YOUR TASKS
1. In the elevator structure excerpt below, what degree of freedom is assigned to the beam section's plastic hinges?
2. Name every load type that appears as a column heading in Table 4 of the elevator structure excerpt.
3. From the elevator structure excerpt, extract the passage from "The plastic hinges" up to and including "the nonlinear analysis.".

STUDY TEXT
>>>

Table 4. Load design.

Passenger Load	Cabin Load	Live Load	Dead Load
kg	kg	kN/m	kN/m
630	787.5	1.54	1.93

Furthermore, in accordance with the Chinese standard GB 50011-2010 (Code for Seismic Design of Buildings), the Dead Load and Live Load for the structure can be determined using specific equations as below:

$ω_{D} = \frac{P_{D}}{L}$ (1)

$ω_{L} = \frac{P_{L}}{L}$ (2)

where $P_{D}$ is the force from the Dead Load and $ω_{D}$ is the uniform load from the Dead Load. On the other hand, $P_{L}$ is the force from the Live Load and $ω_{L}$ is the uniform load from the Live Load. Through the calculation above, the value of Dead Load is given in 1.93 kN/m, and the value of Live Load is given in 1.54 kN/m as Table 4 illustrates.

The calculation is crucial for accurately assessing the loads that the structure will need to support. This ensures that the design meets the required seismic performance criteria, which is vital for the safety and stability of the structure. Additionally, these calculations are integral to the structural analysis conducted in this research, specifically under the pushover analysis method. This analysis helps evaluate how the structure responds to seismic forces, further ensuring its resilience and reliability.

2.4. Nonlinear Pushover Analysis

To satisfy the simulation requirements for nonlinear pushover analysis, it is essential to assign plastic hinge properties to each structural component. This involves defining specific characteristics for these plastic hinges to accurately simulate how the components will behave under nonlinear pushover analysis. The criteria for determining these properties are outlined in ASCE 41-13 and this code is endorsed and supported by SAP 2000, ensuring that the analysis is both accurate and consistent with industry practices. These measures are crucial for a thorough and reliable structural analysis.

The plastic hinges for the column section are established by ASCE 41-13 standards. This modeling process specifically follows the parameters and criteria outlined in Tab. 9-6, which focuses on steel columns in nonlinear procedures. The degree of freedom for the column is set as P-M2-M3, which represents the axial force and moments in two directions. This approach ensures that the modeling accurately reflects the column’s behavior under various loads and stresses, providing a reliable basis for the nonlinear analysis.

The beam section of the external elevator structure uses the same square steel as the column section and follows Tab. 9-6 in ASCE 41-13 guidelines for the plastic hinge design, however, unlike the column section, which has a degree of freedom set as P-M2-M3, the degree of freedom is established as M3 for beam section, reflecting the specific characteristics of beam. This differentiation ensures that the plastic hinge modeling accurately represents the behaviors and mechanic responses of both beams and columns within the structural analysis.

<<<

RECORDED DATA
>>>

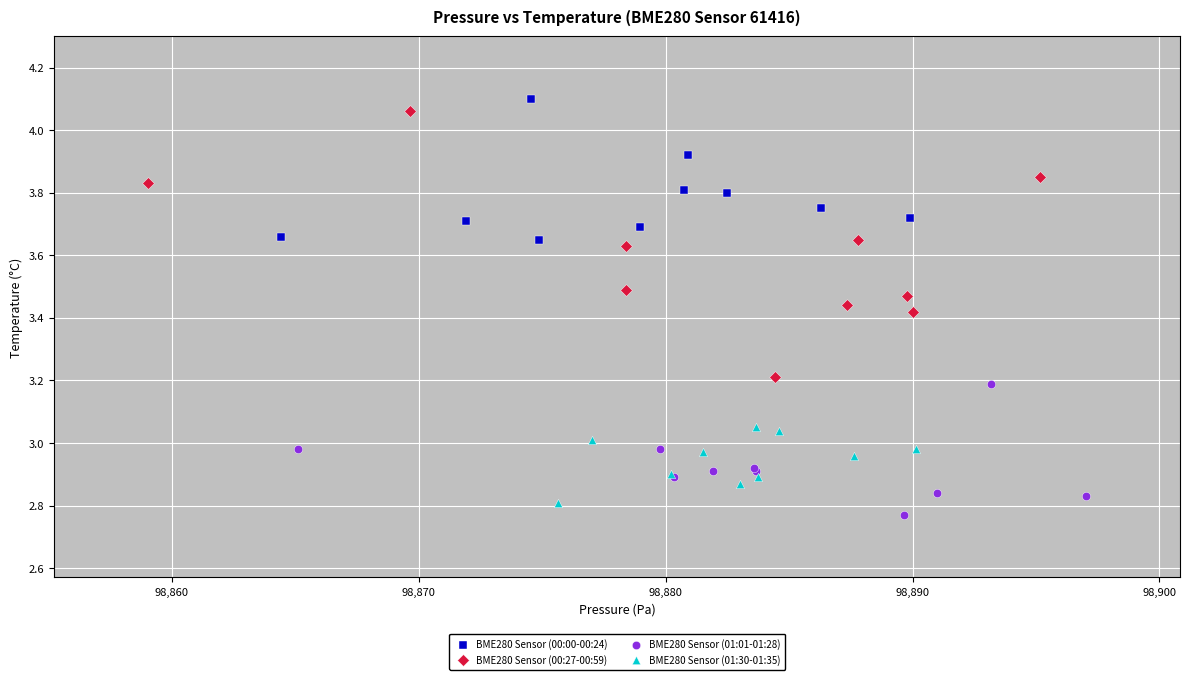

Which series contains the highest Y value?

BME280 Sensor (00:00-00:24)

<<<

SOLUTIONS TO THE TASKS
1. M3

2. Passenger Load, Cabin Load, Live Load, Dead Load

3.
The plastic hinges for the column section are established by ASCE 41-13 standards. This modeling process specifically follows the parameters and criteria outlined in Tab. 9-6, which focuses on steel columns in nonlinear procedures. The degree of freedom for the column is set as P-M2-M3, which represents the axial force and moments in two directions. This approach ensures that the modeling accurately reflects the column’s behavior under various loads and stresses, providing a reliable basis for the nonlinear analysis.